* Passage to read
....................
Eastern Oyster (Crassostrea virginica) at Orchard Beach, Bronx, NY

 

What Now?

  These temporal shifts are causing major disruptions in processes that nature has fine-tuned over millennia, and the relationships between all organisms, including humans, are under threat. There needs to be a shift, instead, in policy-making, conservation and reforestation efforts, waste management, and consumerist ideology – all of which are enormous feats, but many efforts are currently ongoing. Then, there is the possibility that even if we take all of the appropriate action, it may be too late to make a substantial difference.
....................
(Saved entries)

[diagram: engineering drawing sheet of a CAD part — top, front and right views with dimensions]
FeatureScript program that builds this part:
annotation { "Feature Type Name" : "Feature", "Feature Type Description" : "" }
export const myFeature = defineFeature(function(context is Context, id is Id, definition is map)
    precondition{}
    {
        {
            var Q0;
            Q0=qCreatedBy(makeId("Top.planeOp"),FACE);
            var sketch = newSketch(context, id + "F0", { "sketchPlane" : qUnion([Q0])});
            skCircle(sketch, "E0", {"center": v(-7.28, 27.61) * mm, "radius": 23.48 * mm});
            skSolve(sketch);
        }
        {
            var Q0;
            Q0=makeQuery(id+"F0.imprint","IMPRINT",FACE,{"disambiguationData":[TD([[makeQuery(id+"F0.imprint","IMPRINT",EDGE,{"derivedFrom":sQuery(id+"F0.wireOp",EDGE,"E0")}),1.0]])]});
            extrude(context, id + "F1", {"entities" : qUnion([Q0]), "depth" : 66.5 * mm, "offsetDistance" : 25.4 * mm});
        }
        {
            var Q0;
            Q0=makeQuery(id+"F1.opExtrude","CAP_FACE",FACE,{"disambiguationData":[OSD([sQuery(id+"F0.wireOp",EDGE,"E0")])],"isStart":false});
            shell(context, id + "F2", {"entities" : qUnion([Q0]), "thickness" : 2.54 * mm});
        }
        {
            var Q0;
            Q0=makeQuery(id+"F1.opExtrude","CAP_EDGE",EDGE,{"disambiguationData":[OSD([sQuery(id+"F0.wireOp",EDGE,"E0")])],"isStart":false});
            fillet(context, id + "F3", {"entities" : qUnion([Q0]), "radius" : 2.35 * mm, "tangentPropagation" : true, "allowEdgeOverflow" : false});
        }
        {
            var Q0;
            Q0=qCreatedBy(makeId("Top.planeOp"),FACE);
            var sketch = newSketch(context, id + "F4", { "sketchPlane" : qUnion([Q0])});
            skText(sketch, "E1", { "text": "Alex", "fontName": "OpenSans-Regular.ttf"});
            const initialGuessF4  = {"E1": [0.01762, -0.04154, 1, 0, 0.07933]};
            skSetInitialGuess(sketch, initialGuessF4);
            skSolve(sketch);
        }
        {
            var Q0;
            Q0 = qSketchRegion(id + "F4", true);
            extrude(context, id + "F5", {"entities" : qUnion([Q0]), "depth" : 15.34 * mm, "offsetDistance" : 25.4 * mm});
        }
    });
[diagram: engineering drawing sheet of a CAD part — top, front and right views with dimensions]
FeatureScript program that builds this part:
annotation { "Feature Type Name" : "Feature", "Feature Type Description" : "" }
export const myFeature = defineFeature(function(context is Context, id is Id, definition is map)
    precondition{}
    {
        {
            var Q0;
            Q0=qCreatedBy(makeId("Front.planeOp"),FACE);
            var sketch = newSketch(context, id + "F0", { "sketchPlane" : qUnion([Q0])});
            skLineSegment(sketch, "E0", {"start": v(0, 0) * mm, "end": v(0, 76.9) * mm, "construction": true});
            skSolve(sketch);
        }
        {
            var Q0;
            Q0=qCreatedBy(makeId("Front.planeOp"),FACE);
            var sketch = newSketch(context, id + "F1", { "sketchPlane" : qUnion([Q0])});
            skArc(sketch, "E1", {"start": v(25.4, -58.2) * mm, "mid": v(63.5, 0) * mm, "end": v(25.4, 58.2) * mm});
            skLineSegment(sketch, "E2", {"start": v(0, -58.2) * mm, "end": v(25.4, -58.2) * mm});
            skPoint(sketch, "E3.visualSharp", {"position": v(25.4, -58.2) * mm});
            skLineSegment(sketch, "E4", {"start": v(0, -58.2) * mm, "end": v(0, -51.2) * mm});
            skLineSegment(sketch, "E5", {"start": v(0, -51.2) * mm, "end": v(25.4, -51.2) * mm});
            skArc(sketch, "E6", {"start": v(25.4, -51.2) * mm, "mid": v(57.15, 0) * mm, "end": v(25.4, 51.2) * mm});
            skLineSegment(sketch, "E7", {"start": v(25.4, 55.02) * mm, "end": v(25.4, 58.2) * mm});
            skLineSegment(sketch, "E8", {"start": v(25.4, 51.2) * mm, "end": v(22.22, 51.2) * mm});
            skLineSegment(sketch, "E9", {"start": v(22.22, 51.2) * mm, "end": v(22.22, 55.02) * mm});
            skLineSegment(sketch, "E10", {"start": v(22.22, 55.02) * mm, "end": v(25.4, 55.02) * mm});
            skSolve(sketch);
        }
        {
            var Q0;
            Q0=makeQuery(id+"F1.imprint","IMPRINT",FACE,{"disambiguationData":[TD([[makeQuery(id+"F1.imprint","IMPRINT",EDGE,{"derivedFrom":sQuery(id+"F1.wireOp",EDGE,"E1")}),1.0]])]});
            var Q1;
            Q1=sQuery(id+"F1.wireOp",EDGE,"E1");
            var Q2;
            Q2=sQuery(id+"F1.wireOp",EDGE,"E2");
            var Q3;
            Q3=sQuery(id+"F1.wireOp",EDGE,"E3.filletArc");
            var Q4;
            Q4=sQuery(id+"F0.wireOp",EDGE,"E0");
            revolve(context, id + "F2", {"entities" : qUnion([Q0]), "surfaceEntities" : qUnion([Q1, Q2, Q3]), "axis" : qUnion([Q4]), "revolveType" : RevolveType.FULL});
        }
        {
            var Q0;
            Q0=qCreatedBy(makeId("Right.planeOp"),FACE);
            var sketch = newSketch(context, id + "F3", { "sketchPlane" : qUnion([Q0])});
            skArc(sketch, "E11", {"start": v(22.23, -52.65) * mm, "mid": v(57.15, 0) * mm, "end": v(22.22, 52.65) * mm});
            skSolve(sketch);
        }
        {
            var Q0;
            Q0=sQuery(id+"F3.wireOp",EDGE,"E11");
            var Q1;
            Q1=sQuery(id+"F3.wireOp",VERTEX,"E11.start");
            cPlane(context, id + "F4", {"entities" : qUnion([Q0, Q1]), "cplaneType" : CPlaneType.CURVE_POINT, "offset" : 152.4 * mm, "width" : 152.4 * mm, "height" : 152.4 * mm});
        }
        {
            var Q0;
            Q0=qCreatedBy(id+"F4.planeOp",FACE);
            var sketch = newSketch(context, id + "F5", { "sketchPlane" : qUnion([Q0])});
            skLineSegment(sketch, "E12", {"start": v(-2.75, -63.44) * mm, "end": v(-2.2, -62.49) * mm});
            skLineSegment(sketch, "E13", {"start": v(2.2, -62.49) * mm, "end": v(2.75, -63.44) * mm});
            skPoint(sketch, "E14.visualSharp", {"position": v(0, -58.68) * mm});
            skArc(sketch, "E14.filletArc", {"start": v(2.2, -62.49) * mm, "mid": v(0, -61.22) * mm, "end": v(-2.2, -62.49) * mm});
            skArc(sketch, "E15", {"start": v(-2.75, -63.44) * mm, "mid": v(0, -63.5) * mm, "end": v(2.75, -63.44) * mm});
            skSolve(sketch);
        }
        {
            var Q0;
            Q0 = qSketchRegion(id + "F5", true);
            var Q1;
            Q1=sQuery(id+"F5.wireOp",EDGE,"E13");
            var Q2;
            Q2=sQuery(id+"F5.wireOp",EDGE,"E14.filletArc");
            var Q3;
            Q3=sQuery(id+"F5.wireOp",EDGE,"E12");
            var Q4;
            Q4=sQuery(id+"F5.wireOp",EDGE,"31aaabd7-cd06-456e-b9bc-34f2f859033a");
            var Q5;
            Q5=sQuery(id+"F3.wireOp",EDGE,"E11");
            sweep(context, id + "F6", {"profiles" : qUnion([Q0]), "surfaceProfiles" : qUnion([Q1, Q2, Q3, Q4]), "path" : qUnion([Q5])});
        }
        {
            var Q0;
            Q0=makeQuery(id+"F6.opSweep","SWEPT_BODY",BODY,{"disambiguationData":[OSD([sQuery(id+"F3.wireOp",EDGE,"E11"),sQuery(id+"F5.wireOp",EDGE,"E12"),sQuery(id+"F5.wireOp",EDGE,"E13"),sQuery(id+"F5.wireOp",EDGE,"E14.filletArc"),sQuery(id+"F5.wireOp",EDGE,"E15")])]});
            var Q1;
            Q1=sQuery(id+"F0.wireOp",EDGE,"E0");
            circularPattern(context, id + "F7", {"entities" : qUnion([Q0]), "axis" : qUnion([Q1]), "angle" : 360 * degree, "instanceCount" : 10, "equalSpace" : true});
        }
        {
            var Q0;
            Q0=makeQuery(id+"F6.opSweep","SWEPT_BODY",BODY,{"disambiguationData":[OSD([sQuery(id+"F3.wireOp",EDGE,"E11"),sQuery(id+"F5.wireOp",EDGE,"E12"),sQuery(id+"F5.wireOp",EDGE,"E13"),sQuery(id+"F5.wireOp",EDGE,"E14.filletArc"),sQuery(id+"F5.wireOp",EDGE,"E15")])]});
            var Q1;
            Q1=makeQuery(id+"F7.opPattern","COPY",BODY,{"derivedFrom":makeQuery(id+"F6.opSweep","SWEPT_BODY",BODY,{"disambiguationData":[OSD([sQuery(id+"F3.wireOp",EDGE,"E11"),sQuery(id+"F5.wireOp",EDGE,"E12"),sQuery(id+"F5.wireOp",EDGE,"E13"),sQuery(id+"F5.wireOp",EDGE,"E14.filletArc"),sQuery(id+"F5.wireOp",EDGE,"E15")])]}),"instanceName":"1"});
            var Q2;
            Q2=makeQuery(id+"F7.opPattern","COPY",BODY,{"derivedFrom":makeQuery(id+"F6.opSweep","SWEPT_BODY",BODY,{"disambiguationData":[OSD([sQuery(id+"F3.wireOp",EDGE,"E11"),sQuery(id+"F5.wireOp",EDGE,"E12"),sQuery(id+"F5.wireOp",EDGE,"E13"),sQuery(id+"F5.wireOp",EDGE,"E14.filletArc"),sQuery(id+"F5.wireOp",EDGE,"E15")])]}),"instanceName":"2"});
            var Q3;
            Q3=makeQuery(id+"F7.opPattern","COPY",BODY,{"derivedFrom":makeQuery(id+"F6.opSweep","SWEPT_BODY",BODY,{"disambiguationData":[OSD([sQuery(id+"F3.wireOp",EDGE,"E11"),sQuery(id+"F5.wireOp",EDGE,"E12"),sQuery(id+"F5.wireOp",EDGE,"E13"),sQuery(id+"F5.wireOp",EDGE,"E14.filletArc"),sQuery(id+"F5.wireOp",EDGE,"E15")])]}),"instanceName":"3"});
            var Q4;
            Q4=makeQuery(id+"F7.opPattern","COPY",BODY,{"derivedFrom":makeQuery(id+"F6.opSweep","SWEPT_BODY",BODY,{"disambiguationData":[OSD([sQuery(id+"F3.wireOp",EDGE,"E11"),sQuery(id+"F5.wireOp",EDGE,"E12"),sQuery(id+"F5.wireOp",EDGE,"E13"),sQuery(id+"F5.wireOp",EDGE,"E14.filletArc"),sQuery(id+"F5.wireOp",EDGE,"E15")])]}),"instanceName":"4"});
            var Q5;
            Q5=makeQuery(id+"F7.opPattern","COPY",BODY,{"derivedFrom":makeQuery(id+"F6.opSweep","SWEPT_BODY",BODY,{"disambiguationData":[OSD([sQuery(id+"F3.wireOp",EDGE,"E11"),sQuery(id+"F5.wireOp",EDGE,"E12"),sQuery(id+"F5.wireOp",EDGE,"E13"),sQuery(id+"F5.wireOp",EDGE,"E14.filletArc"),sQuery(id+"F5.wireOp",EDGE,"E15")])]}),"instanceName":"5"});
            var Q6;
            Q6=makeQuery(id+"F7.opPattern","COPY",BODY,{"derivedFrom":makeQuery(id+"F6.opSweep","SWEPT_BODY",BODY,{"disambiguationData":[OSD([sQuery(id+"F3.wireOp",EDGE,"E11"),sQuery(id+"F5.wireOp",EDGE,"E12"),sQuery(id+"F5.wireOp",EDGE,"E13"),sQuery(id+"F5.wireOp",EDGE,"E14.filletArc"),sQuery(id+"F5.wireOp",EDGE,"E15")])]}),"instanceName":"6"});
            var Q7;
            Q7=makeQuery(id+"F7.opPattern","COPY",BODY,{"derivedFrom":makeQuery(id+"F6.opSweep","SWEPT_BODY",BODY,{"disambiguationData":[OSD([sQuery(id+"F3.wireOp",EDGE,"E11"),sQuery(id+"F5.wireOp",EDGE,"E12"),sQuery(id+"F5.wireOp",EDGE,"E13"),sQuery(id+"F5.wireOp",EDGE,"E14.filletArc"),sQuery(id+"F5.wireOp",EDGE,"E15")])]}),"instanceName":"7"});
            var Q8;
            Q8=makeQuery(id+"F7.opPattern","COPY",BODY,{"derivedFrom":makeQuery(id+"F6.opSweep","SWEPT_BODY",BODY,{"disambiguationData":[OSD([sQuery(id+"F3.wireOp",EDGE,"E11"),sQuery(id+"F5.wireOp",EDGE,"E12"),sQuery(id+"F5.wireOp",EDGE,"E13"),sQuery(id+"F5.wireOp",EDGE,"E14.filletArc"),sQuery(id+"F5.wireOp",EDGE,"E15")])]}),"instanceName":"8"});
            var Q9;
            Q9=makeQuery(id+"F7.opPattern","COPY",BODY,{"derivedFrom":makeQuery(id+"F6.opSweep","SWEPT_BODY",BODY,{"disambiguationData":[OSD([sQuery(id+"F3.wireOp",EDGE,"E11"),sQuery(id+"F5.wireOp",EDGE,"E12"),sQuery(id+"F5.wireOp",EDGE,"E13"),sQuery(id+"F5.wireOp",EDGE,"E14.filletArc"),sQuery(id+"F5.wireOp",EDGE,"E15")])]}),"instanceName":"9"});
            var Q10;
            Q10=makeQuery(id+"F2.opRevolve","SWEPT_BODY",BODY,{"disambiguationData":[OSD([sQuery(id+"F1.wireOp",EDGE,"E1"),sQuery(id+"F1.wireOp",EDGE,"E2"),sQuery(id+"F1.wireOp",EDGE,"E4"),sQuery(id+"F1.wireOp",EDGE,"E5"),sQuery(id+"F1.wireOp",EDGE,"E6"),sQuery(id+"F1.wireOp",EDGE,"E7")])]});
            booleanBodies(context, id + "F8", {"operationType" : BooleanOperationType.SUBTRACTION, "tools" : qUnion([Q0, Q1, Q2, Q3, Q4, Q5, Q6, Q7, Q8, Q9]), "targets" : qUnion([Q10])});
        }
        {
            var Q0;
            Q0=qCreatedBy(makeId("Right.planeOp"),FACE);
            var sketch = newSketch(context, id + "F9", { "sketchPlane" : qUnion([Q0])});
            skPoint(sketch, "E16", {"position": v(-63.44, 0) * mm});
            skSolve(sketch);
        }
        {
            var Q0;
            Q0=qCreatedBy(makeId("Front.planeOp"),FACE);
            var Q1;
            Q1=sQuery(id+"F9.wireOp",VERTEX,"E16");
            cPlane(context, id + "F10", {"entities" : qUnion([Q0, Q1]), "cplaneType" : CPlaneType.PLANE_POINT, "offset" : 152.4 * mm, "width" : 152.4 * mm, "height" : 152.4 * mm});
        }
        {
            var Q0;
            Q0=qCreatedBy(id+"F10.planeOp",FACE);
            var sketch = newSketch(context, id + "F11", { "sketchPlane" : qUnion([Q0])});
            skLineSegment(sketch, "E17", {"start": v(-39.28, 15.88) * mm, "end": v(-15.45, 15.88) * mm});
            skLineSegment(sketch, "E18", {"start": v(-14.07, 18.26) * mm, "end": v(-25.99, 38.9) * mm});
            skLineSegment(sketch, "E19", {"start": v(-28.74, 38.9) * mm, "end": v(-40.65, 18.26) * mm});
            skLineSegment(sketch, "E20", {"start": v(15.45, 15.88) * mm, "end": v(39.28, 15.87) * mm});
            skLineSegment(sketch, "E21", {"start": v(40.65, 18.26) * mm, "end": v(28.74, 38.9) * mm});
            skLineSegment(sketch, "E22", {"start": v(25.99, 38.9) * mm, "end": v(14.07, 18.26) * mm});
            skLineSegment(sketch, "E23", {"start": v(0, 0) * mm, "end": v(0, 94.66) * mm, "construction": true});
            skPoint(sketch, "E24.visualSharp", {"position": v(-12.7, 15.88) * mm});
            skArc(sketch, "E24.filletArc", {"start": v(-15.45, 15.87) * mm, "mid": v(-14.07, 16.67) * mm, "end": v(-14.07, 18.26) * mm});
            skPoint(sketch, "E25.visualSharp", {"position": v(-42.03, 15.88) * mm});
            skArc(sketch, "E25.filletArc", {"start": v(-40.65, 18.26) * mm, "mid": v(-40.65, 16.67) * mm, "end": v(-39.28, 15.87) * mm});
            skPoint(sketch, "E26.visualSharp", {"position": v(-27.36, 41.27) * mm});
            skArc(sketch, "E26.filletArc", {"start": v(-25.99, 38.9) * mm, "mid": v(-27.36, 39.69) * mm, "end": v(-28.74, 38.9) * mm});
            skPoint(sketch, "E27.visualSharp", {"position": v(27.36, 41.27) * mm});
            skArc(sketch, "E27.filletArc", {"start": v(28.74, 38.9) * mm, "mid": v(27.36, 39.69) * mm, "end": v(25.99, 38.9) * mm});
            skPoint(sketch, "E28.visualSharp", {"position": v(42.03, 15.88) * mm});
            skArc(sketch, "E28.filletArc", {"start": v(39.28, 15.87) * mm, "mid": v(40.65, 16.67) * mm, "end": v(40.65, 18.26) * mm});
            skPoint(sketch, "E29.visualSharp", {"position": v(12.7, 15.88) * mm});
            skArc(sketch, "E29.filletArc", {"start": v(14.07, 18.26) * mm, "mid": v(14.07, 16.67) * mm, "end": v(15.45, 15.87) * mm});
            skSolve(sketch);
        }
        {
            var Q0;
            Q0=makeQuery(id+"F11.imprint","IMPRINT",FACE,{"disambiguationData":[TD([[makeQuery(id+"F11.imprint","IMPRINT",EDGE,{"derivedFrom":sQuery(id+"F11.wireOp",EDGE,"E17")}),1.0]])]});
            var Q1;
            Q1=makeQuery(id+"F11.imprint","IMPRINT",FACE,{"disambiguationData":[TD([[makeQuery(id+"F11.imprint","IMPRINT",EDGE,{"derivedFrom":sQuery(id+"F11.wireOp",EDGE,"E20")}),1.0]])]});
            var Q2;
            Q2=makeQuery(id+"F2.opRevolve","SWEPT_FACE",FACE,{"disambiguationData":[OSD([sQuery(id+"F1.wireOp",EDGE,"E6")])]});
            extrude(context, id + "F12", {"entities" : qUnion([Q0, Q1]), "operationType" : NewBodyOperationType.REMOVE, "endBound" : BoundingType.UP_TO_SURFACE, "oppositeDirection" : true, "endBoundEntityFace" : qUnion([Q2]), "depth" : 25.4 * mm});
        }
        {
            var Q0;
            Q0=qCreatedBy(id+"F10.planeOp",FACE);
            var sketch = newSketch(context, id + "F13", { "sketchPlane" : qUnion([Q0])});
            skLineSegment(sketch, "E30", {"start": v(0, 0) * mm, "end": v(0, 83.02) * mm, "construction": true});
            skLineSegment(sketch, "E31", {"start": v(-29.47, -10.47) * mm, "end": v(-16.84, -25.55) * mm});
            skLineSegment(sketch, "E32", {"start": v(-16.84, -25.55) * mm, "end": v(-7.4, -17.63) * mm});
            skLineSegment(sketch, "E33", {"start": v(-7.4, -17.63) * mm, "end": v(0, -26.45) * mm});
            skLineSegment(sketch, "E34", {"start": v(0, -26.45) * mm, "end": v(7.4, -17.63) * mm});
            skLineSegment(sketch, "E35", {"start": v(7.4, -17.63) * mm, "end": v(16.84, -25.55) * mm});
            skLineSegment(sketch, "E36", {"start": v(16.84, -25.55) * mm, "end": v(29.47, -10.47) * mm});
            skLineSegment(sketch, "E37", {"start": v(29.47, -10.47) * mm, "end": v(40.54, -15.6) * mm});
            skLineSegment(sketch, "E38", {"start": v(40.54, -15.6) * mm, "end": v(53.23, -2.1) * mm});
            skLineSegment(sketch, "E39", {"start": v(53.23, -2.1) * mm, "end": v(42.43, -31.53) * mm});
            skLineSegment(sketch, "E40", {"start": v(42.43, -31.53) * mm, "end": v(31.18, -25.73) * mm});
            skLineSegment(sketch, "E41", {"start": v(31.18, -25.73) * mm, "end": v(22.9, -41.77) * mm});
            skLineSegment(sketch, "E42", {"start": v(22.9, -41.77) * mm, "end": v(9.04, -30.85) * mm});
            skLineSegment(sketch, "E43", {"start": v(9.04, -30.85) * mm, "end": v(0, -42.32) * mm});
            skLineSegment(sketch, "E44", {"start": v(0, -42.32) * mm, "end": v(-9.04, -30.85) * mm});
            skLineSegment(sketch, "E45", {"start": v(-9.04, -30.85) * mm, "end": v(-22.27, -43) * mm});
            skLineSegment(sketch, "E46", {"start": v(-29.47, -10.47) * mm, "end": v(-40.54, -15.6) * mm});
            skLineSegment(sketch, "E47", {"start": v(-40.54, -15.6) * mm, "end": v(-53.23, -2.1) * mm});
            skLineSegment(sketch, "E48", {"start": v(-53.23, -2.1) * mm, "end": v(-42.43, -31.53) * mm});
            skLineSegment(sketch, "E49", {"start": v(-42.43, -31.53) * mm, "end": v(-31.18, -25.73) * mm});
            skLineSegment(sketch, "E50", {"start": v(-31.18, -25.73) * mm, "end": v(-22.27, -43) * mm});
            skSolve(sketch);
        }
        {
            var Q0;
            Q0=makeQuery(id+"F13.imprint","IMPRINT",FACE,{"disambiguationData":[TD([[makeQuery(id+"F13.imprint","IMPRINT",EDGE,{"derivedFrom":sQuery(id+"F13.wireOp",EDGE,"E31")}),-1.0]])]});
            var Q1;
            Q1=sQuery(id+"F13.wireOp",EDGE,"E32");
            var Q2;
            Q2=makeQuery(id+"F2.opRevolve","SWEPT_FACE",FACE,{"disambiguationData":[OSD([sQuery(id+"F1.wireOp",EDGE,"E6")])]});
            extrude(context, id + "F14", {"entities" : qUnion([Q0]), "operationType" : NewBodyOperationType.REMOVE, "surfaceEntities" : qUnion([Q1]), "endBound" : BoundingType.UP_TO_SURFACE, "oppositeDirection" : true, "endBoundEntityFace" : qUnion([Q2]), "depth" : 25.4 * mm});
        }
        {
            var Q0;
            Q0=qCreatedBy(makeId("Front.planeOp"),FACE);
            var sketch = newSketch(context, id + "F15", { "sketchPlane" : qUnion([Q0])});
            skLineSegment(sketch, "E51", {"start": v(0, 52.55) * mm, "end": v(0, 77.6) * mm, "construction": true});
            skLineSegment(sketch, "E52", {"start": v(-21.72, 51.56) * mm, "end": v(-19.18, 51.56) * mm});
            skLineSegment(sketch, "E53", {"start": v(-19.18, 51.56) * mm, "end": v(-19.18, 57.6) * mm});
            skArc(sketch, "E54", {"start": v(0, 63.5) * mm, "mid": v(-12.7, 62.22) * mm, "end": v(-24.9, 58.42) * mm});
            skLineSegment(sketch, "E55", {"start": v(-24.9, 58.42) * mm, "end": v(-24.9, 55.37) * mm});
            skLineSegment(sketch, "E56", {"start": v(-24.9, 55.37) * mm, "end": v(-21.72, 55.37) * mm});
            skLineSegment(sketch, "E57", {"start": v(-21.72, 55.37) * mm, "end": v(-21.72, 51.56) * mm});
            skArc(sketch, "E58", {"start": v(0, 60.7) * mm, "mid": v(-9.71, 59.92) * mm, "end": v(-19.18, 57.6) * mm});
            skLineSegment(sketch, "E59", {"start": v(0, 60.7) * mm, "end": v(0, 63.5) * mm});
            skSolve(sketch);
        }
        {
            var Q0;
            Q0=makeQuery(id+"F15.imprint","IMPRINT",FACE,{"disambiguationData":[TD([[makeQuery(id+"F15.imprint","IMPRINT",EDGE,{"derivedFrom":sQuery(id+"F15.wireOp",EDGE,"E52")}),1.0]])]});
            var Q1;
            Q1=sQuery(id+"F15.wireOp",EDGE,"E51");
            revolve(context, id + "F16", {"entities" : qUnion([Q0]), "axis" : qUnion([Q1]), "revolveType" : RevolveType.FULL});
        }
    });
....................
* Requirement 1
For each statement, decide whether it agrees with the passage on disrupted natural processes. Answer yes or no, and quote the words of the passage that decide it.
(a) The passage calls the needed shifts in policy-making and waste management small tasks.
(b) The passage counts humans among the organisms whose relationships are under threat.
(c) The passage says that taking all of the appropriate action is sure to make a substantial difference.
* Requirement 2
Resume the passage on disrupted natural processes, beginning after its last sentence.

* Expected answer 1
(a) No: "all of which are enormous feats"
(b) Yes: "the relationships between all organisms, including humans, are under threat"
(c) No: "even if we take all of the appropriate action, it may be too late to make a substantial difference"

* Expected answer 2
  It is ironic that this year, upon witnessing many of these changes firsthand, and learning about the systems at work and how each can get affected, like a row of dominos collapsing upon the other, the arrival of spring has been a bittersweet one. Climate change is continuing to set off a chain of events that so many living beings will fail to recover from. Spring is supposed to be symbol of rebirth and new life, but for me, it’s lost some of its magic.